Metallschienen für Kamera-Dollys — ermöglichen ruckelfreie, lineare Fahrten auch auf unebenem Untergrund.
Technische Details
Professional Dolly Tracks bestehen aus stranggepressten Aluminiumprofilen mit einer Tragkraft von bis zu 2.000 kg bei maximaler Durchbiegung von 2 mm pro Meter. Die Schienenoberfläche weist Toleranzen von ±0,1 mm auf, um ruckelfreie Fahrten zu gewährleisten. Gängige Systeme wie Chapman-Leonard PeeWee oder Matthews MaxTrack verwenden präzisionsgefräste Verbindungsstücke mit Spiel unter 0,05 mm zwischen den Segmenten. Kurvenschienen ermöglichen Radien ab 3 Meter, Steigungen bis 15° sind mit speziellen Zahnrad-Dollys realisierbar. Das Gewicht pro 3-Meter-Segment beträgt 25-35 kg je nach Profilstärke.
Geschichte & Entwicklung
Die ersten Kameraschienen entstanden 1912 in den Biograph Studios, zunächst als einfache Holzplanken. D.W. Griffith setzte 1916 bei "Intolerance" erstmals präzisionsgefertigte Stahlschienen für komplexe Kamerafahrten ein. Chapman-Leonard entwickelte 1960 das erste modulare Aluminiumschienensystem, das zum Industriestandard wurde. In den 1980er Jahren etablierten sich leichtere Kohlefaser-Varianten für Location-Drehs. Moderne Systeme integrieren seit den 2000er Jahren computergesteuerte Motoren für wiederholbare Fahrten bei VFX-Produktionen.
Praxiseinsatz im Film
Stanley Kubrick nutzte für "The Shining" (1980) über 300 Meter Schienen für die berühmten Steadicam-Kombinations-Fahrten durch die Hotelkorridore.

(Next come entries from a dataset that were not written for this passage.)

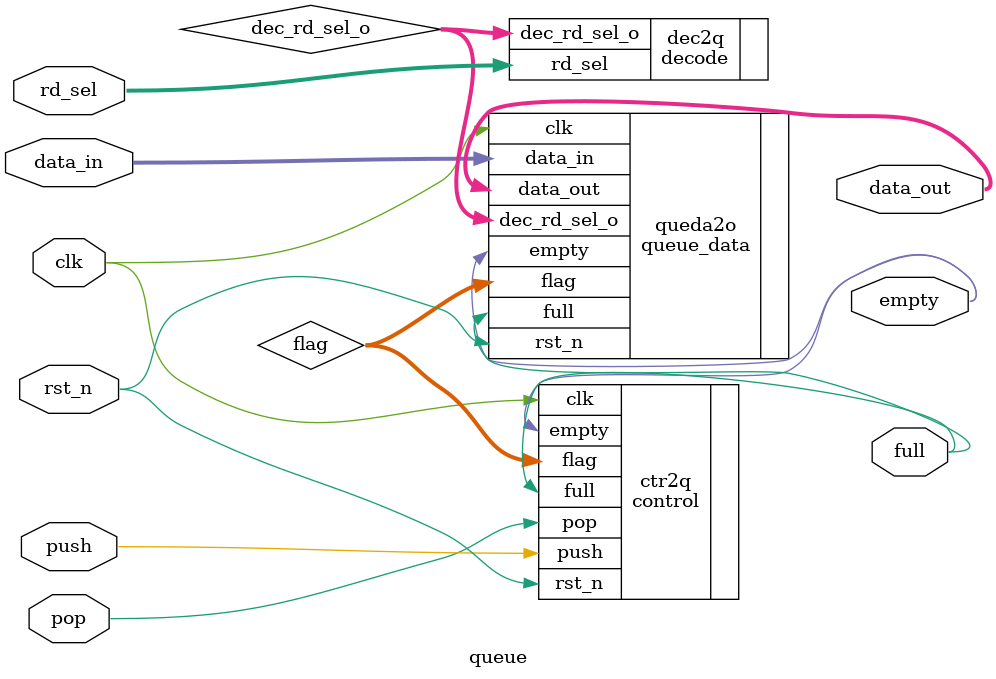
<source format=v>
`timescale 1ns / 1ps


module queue(
clk, rst_n, push, pop, rd_sel, data_in, data_out, full, empty
    );
input clk;
input rst_n;
input push;
input pop;
input [3:0] rd_sel;
input [5:0] data_in;
output wire[5:0] data_out;
output wire full;
output wire empty;
wire [1:0] flag;
wire [1:0] dec_rd_sel_o;
control ctr2q(.clk(clk), .rst_n(rst_n), .push(push), .pop(pop), .full(full), .empty(empty), .flag(flag));
decode dec2q(.rd_sel(rd_sel), .dec_rd_sel_o(dec_rd_sel_o));
queue_data queda2o(.clk(clk), .rst_n(rst_n), .data_in(data_in), .dec_rd_sel_o(dec_rd_sel_o), .flag(flag), .full(full), .empty(empty), .data_out(data_out));
endmodule

</source>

Paul Thomas Anderson ließ für "Boogie Nights" (1997) 180-Meter-Schienensysteme durch mehrere Räume des Nachtclub-Sets verlegen. Der Aufbau erfordert präzise Nivellierung mit Wasserwaagen auf 0,5°, typische Aufbauzeit beträgt 45 Minuten pro 30-Meter-Strecke mit vierköpfiger Crew. Schienen ermöglichen Geschwindigkeiten von 0,1 bis 8 m/s bei konstanter Bildruhe.
Vergleich & Alternativen
Während Steadicam organischere Bewegungen erzeugt, liefern Schienen mathematisch präzise, wiederholbare Fahrten. Kamera-Kräne decken vertikale Bewegungen ab, erreichen aber nicht die Laufruhe von Schienen bei horizontalen Fahrten. Moderne Gimbal-Systeme wie MoVI ersetzen Schienen bei kurzen Distanzen unter 20 Metern, bieten jedoch geringere Traglast (15 kg vs. 200 kg). Für High-Speed-Aufnahmen oder schwere Kamerapackages bleiben Schienen alternativlos. Cable-Cam-Systeme ermöglichen dreidimensionale Bewegungen, erreichen aber nicht die Präzision von Schienen bei definierten Bewegungsachsen.